Die Aktivrente erfordert an sich keinen besonderen Arbeitsvertrag
Denn die Aktivrente ist in § 3 Nr. 21 Einkommensteuergesetz (EStG) gesetzlich geregelt. Demnach ist das sozialversicherungspflichtige Gehalt eines Arbeitnehmers, der die Regelaltersgrenze überschritten hat, per se bis zu einem Betrag von 2.000 € pro Monat steuerfrei. Eine besondere Vereinbarung brauchen Sie hierüber nicht zu schließen. Ist Ihr Mitarbeiter in Steuerklasse VI, brauchen Sie jedoch eine Bestätigung des Mitarbeiters, dass die Steuerbefreiung nicht bereits in einem anderen Arbeitsverhältnis berücksichtigt wird. Diese Bestätigung nehmen Sie zum Lohnkonto.
Die Regelaltersgrenze erreichen im Jahr 2026 Mitarbeiter
- des Jahrgangs 1959 mit 66 Jahren und 2 Monaten bzw.
Einen bestehenden unbefristeten Arbeitsvertrag können Sie einfach weiterlaufen lassen
Weil Arbeitsverhältnisse nicht automatisch mit Erreichen der Regelaltersgrenze enden und das Alter eines Mitarbeiters kein Kündigungsgrund ist, können Sie einen bestehenden unbefristeten Arbeitsvertrag einfach weiterlaufen lassen. Die Aktivrente berücksichtigen Sie dann ab Erreichen der Regelaltersgrenze in Ihrer Lohnabrechnung. Es spricht aber auch nichts gegen eine einvernehmliche Vertragsänderung, wonach der Mitarbeiter beispielsweise weniger arbeitet oder andere Aufgaben übernimmt.
Einen bereits vereinbarten Renteneintritt können Sie hinausschieben …
Viele Arbeitsverträge sehen vor, dass das Arbeitsverhältnis mit Erreichen der Regelaltersgrenze automatisch endet. Wenn der Mitarbeiter nun länger arbeiten will und soll, können Sie mit ihm ein späteres Beschäftigungsende vereinbaren. Ein solches Hinausschieben ist beliebig oft und lange möglich (§ 41 Abs. 1 Satz 3 Sozialgesetzbuch (SGB) VI). Allerdings dürfen Sie dabei keine Vertragsbedingungen ändern. Falls hier Anpassungen gewünscht sind, sollten Sie diese zeitlich getrennt von der Verlängerungsvereinbarung vornehmen, damit kein unbefristetes Arbeitsverhältnis entsteht. Nutzen Sie dazu die Muster-Vertragsänderung oben.

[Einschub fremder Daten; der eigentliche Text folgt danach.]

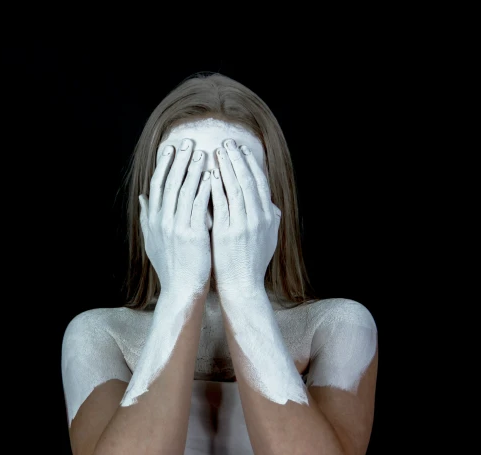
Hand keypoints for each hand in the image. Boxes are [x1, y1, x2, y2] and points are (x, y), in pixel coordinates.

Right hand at [138, 139, 212, 296]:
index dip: (164, 164)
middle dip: (179, 159)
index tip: (171, 148)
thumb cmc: (171, 267)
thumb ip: (147, 217)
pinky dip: (204, 187)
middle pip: (170, 182)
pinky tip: (212, 174)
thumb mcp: (152, 241)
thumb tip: (142, 197)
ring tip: (202, 151)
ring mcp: (177, 227)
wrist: (182, 289)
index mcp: (154, 220)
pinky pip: (199, 204)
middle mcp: (162, 221)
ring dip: (193, 168)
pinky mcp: (193, 234)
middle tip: (188, 140)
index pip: (158, 184)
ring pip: (185, 189)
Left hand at [210, 139, 280, 296]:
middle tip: (228, 142)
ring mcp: (243, 225)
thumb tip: (269, 201)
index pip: (260, 183)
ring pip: (236, 188)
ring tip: (217, 151)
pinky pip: (221, 204)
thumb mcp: (268, 238)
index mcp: (269, 217)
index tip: (241, 149)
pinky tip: (210, 174)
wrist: (243, 286)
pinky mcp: (227, 232)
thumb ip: (269, 217)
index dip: (250, 164)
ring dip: (227, 167)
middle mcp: (259, 218)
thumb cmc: (252, 262)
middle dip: (238, 159)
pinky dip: (217, 187)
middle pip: (248, 180)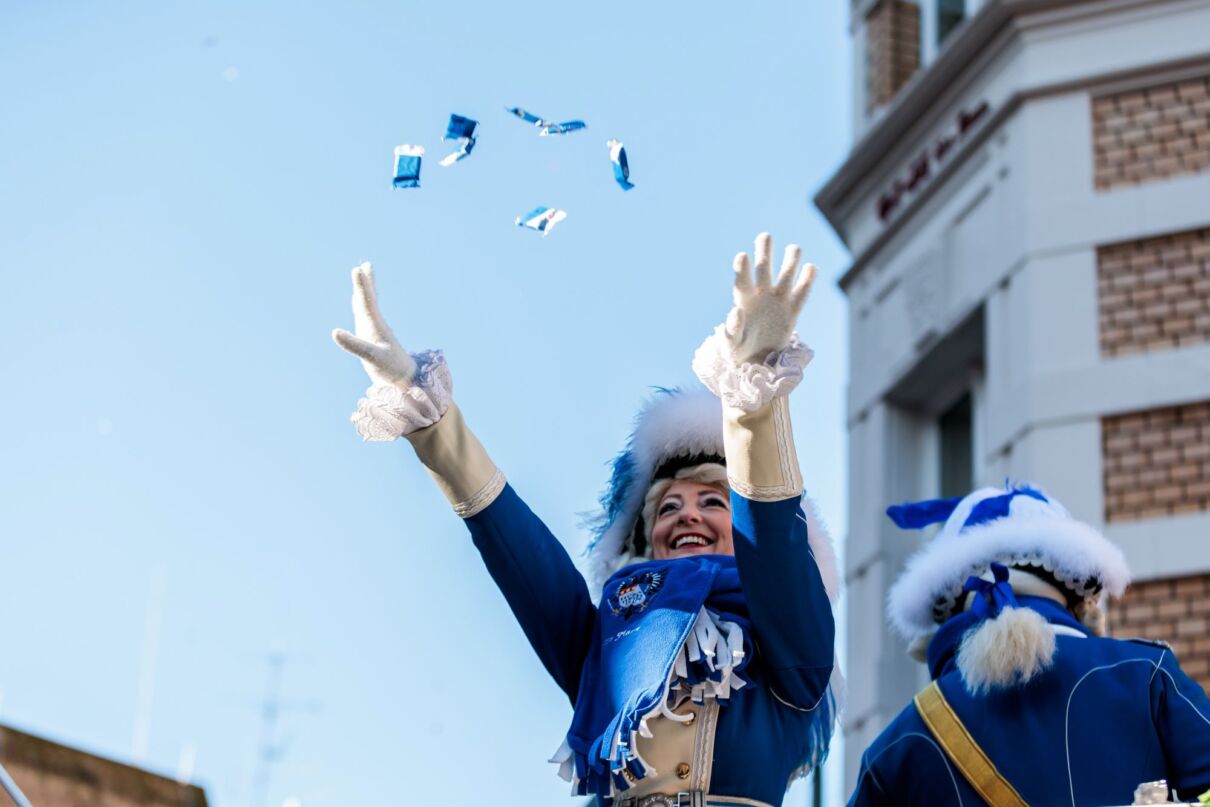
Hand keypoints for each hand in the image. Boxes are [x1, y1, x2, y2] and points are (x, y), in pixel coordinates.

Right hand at [331, 262, 417, 386]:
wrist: (404, 377)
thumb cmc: (390, 368)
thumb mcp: (372, 357)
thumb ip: (354, 345)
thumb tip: (334, 332)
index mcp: (376, 326)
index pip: (368, 301)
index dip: (362, 285)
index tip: (358, 268)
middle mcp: (376, 324)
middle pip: (370, 298)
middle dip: (366, 282)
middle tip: (366, 264)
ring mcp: (373, 328)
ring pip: (367, 304)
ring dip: (364, 289)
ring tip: (362, 273)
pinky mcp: (371, 335)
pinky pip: (364, 314)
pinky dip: (360, 303)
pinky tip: (357, 300)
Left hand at [724, 233, 816, 363]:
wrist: (757, 358)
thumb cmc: (738, 350)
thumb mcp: (731, 345)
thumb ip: (732, 329)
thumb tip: (737, 311)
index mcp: (743, 301)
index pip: (742, 281)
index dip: (742, 269)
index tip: (743, 255)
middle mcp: (761, 295)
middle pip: (763, 270)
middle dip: (764, 253)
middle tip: (765, 236)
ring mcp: (778, 301)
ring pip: (785, 277)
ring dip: (790, 261)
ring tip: (794, 248)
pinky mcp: (792, 311)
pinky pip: (802, 295)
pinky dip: (807, 281)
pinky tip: (811, 268)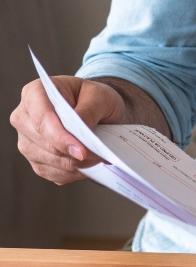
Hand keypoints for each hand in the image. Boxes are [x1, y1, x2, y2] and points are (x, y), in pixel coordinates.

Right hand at [9, 76, 125, 183]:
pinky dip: (70, 173)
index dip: (60, 138)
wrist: (98, 108)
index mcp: (35, 93)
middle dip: (71, 154)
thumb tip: (78, 135)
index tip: (82, 152)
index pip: (42, 120)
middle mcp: (24, 118)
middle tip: (100, 156)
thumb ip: (88, 112)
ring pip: (45, 162)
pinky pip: (50, 173)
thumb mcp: (99, 96)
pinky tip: (87, 166)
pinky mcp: (35, 158)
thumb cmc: (96, 97)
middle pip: (42, 144)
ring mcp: (27, 140)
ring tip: (97, 159)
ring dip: (73, 165)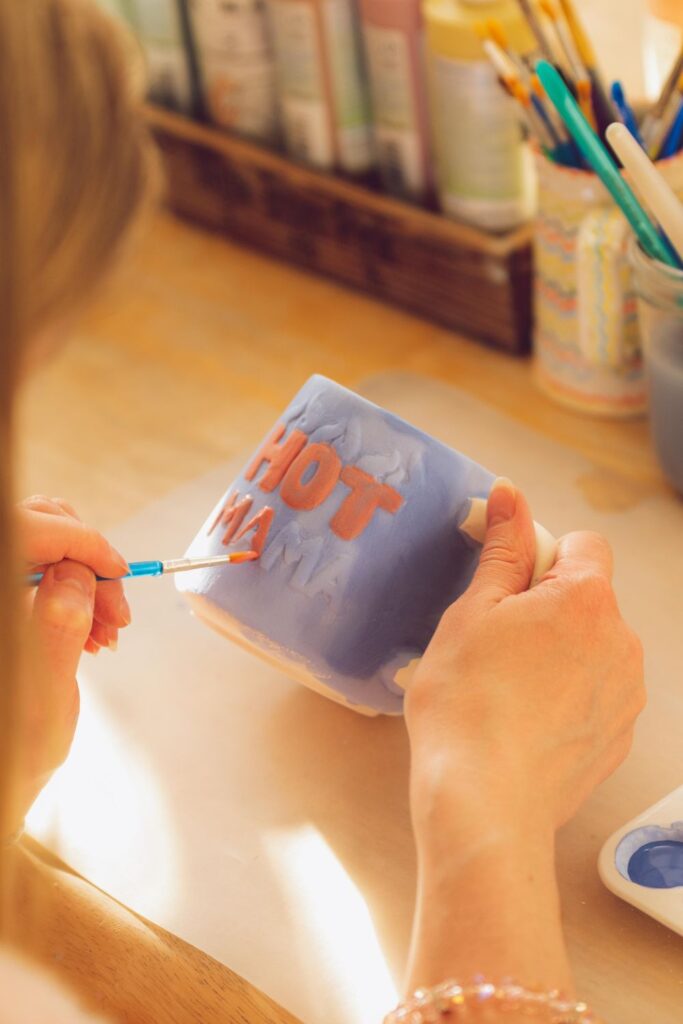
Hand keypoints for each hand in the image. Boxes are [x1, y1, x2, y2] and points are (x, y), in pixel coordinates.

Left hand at [10, 496, 130, 831]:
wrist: (4, 777)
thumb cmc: (16, 747)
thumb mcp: (41, 698)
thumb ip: (55, 631)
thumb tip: (73, 577)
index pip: (27, 531)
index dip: (78, 541)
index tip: (117, 570)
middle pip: (38, 526)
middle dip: (87, 560)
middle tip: (116, 607)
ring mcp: (6, 592)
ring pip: (48, 544)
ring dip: (89, 579)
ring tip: (111, 629)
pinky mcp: (17, 601)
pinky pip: (50, 569)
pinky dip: (81, 591)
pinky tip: (95, 630)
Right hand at [402, 479, 644, 994]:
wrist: (483, 801)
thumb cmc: (467, 702)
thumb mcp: (472, 611)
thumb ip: (502, 548)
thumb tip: (509, 494)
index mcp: (586, 600)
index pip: (584, 544)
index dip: (543, 556)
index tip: (508, 586)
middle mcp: (621, 642)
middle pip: (590, 597)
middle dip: (549, 606)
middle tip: (496, 640)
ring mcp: (626, 694)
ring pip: (593, 647)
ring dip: (561, 652)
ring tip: (507, 686)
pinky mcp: (618, 736)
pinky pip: (596, 693)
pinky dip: (568, 695)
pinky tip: (525, 719)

… oder eine Befristung vereinbaren
Ist der Mitarbeiter derzeit nicht bei Ihnen beschäftigt, können Sie mit ihm einen befristeten Arbeitsvertrag mit oder ohne Sachgrund schließen.
Ab Überschreiten der Regelaltersgrenze ist eine sachgrundlose Befristung sogar mit einem früheren Mitarbeiter zulässig (§ 41 Abs. 2 SGB VI). Allerdings darf die Befristung höchstens zwei Jahre dauern und in dieser Zeit höchstens dreimal verlängert werden. Zudem dürfen Sie mit demselben Mitarbeiter höchstens zwölf sachgrundlos befristete Arbeitsverträge mit einer Gesamtdauer von höchstens acht Jahren schließen. Nach zwei Jahren ist also immer eine Unterbrechung erforderlich oder ein veränderter Arbeitsvertrag, z. B. mit veränderter Arbeitszeit oder Vergütung.
Eine andere Möglichkeit: War Ihr Mitarbeiter zuletzt mindestens vier Monate beschäftigungslos und noch nie bei Ihnen beschäftigt, können Sie mit ihm eine sachgrundlose Befristung bis fünf Jahre mit beliebig vielen Verlängerungen bis dahin vereinbaren (§ 14 Abs. 3 Teilzeit- und Befristungsgesetz (TzBfG)).
Sie müssen sämtliche Befristungen und Vertragsverlängerungen schriftlich vereinbaren, und zwar, bevor die Befristung bzw. die Verlängerung beginnt.